◆ TASK TO COMPLETE:
In the material below, begin at the line that has "usprawiedliwieni z wiary, mamy pokój z...", stop after the line that has "LINEA E BENESSERE", and transcribe those lines exactly, without pictures.

◆ RECORDS:
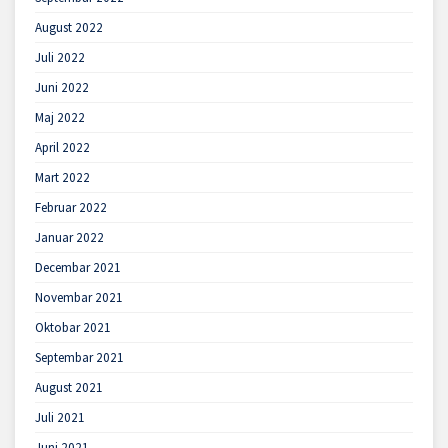
August 2022
Juli 2022
Juni 2022
Maj 2022
April 2022
Mart 2022
Februar 2022
Januar 2022
Decembar 2021
Novembar 2021
Oktobar 2021
Septembar 2021
August 2021
Juli 2021
Juni 2021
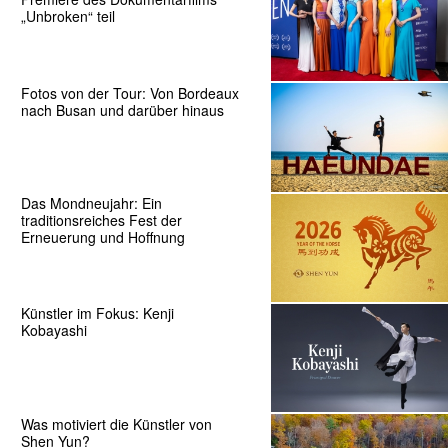
„Unbroken“ teil
Fotos von der Tour: Von Bordeaux
nach Busan und darüber hinaus
Das Mondneujahr: Ein
traditionsreiches Fest der
Erneuerung und Hoffnung
Künstler im Fokus: Kenji
Kobayashi
Was motiviert die Künstler von
Shen Yun?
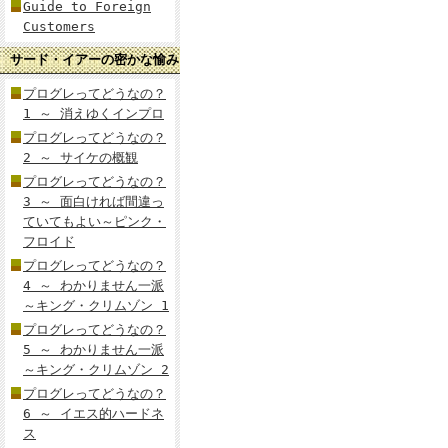
Guide to Foreign
Customers
サード・イアーの密かな愉み
プログレってどうなの？
1 ～ 消えゆくインプロ
プログレってどうなの？
2 ～ サイケの概観
プログレってどうなの？
3 ～ 面白ければ間違っ
ていてもよい～ピンク・
フロイド
プログレってどうなの？
4 ～ わかりません一派
～キング・クリムゾン 1
プログレってどうなの？
5 ～ わかりません一派
～キング・クリムゾン 2
プログレってどうなの？
6 ～ イエス的ハードネ
ス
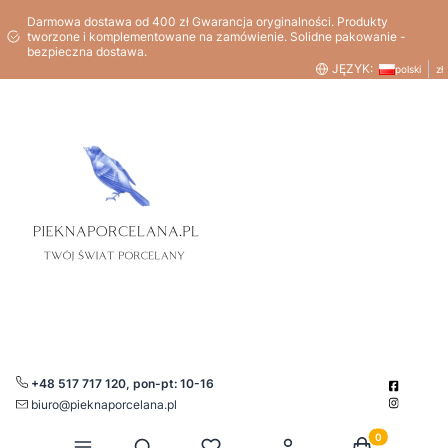
Darmowa dostawa od 400 zł Gwarancja oryginalności. Produkty
tworzone i komplementowane na zamówienie. Solidne pakowanie -
bezpieczna dostawa.
JĘZYK:
polski
zł
+48 517 717 120, pon-pt: 10-16
biuro@pieknaporcelana.pl
Produkty w kos
Otwórz wyszukiwarkę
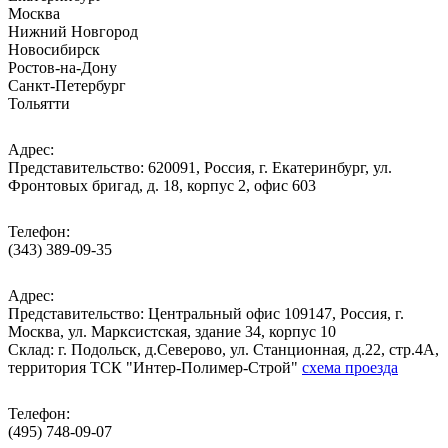
Москва
Нижний Новгород
Новосибирск
Ростов-на-Дону
Санкт-Петербург
Тольятти
Адрес:
Представительство: 620091, Россия, г. Екатеринбург, ул.
Фронтовых бригад, д. 18, корпус 2, офис 603
Телефон:
(343) 389-09-35
Адрес:
Представительство: Центральный офис 109147, Россия, г.
Москва, ул. Марксистская, здание 34, корпус 10
Cклад: г. Подольск, д.Северово, ул. Станционная, д.22, стр.4А,
территория ТСК "Интер-Полимер-Строй"
схема проезда
Телефон:
(495) 748-09-07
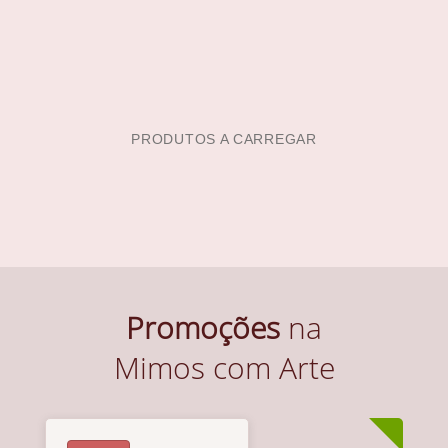
PRODUTOS A CARREGAR
Promoções
na
Mimos com Arte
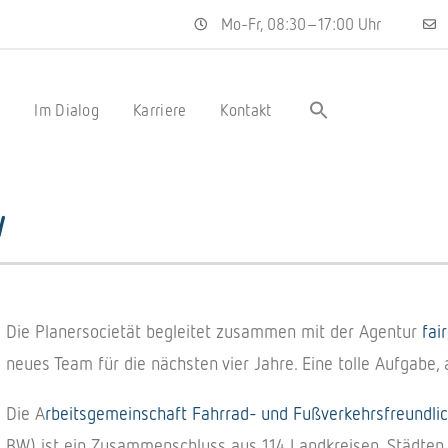
Mo-Fr, 08:30–17:00 Uhr
s
Im Dialog
Karriere
Kontakt
W
Die Planersocietät begleitet zusammen mit der Agentur
fai
neues Team für die nächsten vier Jahre. Eine tolle Aufgabe, 
Die A
rbeitsgemeinschaft Fahrrad- und Fußverkehrsfreundl
BW) ist ein Zusammenschluss aus 114 Landkreisen, Städten 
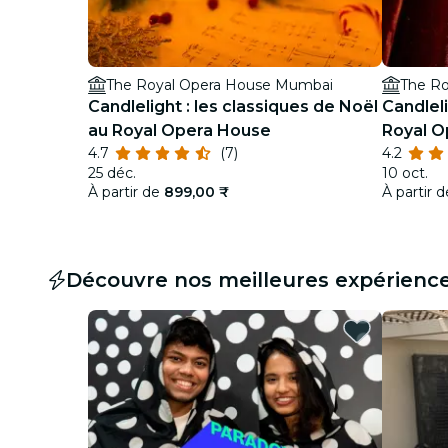
The Royal Opera House Mumbai
The R
Candlelight : les classiques de Noël
Candlel
au Royal Opera House
Royal 
4.7
(7)
4.2
25 déc.
10 oct.
À partir de
899,00 ₹
À partir 
Découvre nos meilleures expérienc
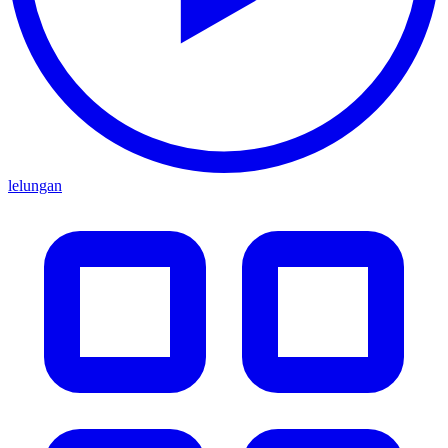
lelungan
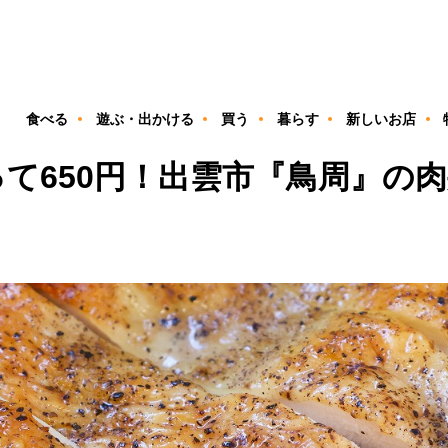
ン
食べる
遊ぶ・出かける
買う
暮らす
新しいお店
て650円！出雲市『鳥周』の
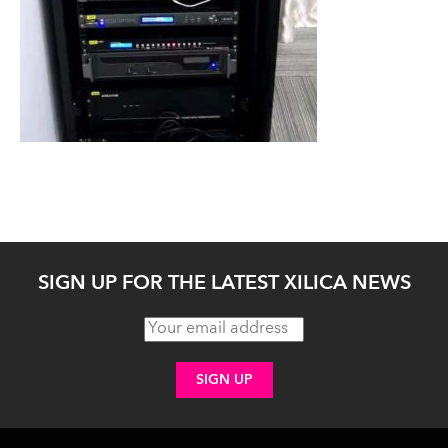
SIGN UP FOR THE LATEST XILICA NEWS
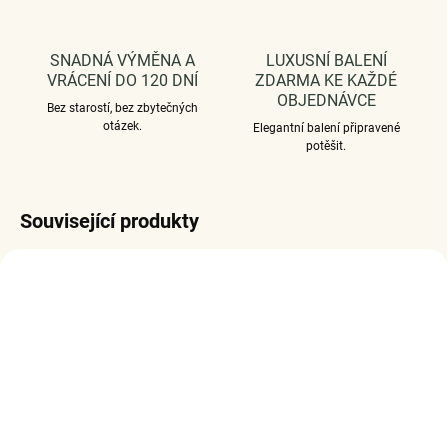
SNADNÁ VÝMĚNA A
LUXUSNÍ BALENÍ
VRÁCENÍ DO 120 DNÍ
ZDARMA KE KAŽDÉ
OBJEDNÁVCE
Bez starostí, bez zbytečných
otázek.
Elegantní balení připravené
potěšit.
Související produkty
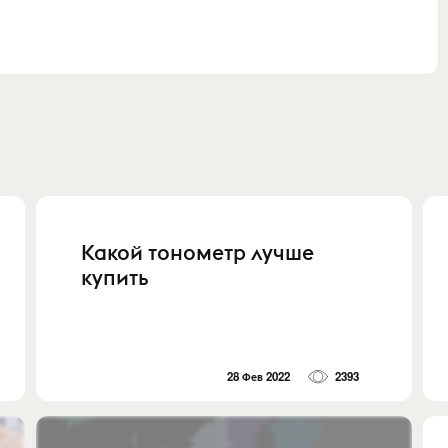
Какой тонометр лучше
купить
28 Фев 2022
2393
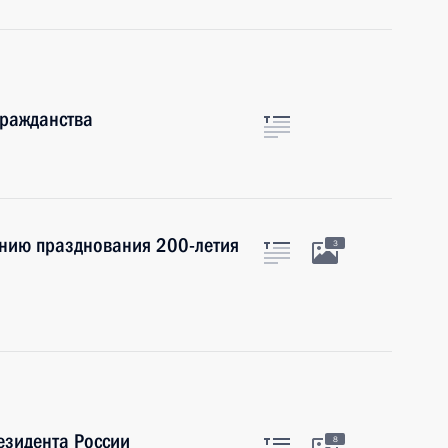
гражданства
ению празднования 200-летия
3
езидента России
8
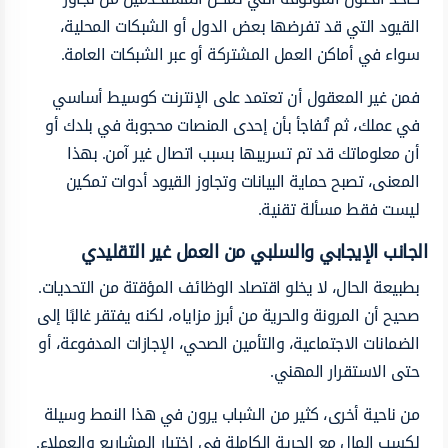
القيود التي قد تفرضها بعض الدول أو الشبكات المحلية،
سواء في أماكن العمل المشتركة أو عبر الشبكات العامة.
فمن غير المعقول أن تعتمد على الإنترنت كوسيط أساسي
في عملك، ثم تُفاجأ بأن إحدى المنصات محجوبة في بلدك أو
أن معلوماتك قد تم تسريبها بسبب اتصال غير آمن. بهذا
المعنى، تصبح حماية البيانات وتجاوز القيود أدوات تمكين
ليست فقط مسألة تقنية.
الجانب الإيجابي والسلبي من العمل غير التقليدي
بطبيعة الحال، لا يخلو اقتصاد الوظائف المؤقتة من التحديات.
صحيح أن المرونة والحرية من أبرز مزاياه، لكنه يفتقر غالبًا إلى
الضمانات الاجتماعية، والتأمين الصحي، الإجازات المدفوعة، أو
حتى الاستقرار المهني.
من ناحية أخرى، كثير من الشباب يرون في هذا النمط وسيلة
لكسب المال مع الحرية الكاملة في اختيار المشاريع والعملاء.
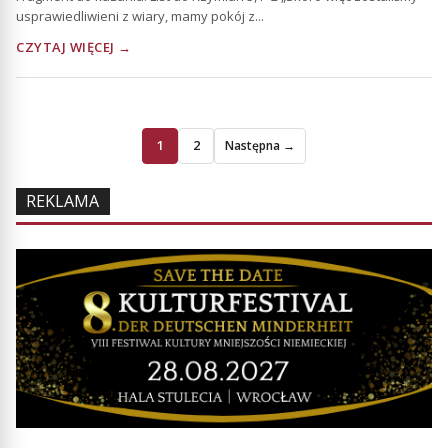
usprawiedliwieni z wiary, mamy pokój z...
CZYTAJ WIĘCEJ →
1
2
Następna →
REKLAMA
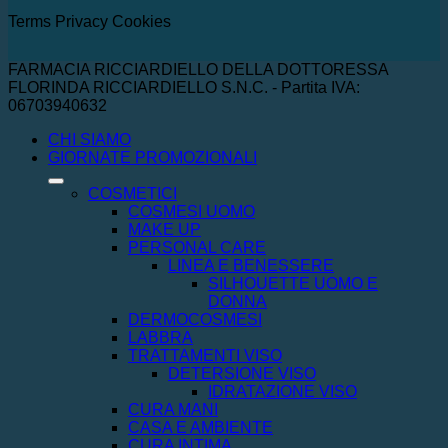
Terms
Privacy
Cookies
FARMACIA RICCIARDIELLO DELLA DOTTORESSA
FLORINDA RICCIARDIELLO S.N.C. - Partita IVA:
06703940632
CHI SIAMO
GIORNATE PROMOZIONALI
COSMETICI
COSMESI UOMO
MAKE UP
PERSONAL CARE
LINEA E BENESSERE
SILHOUETTE UOMO E
DONNA
DERMOCOSMESI
LABBRA
TRATTAMENTI VISO
DETERSIONE VISO
IDRATAZIONE VISO
CURA MANI
CASA E AMBIENTE
CURA INTIMA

◆ FINISHED EXERCISE:
usprawiedliwieni z wiary, mamy pokój z...
CZYTAJ WIĘCEJ →
1
2
Następna →
REKLAMA
Terms
Privacy
Cookies
FARMACIA RICCIARDIELLO DELLA DOTTORESSA
FLORINDA RICCIARDIELLO S.N.C. - Partita IVA:
06703940632
CHI SIAMO
GIORNATE PROMOZIONALI
COSMETICI
COSMESI UOMO
MAKE UP
PERSONAL CARE
LINEA E BENESSERE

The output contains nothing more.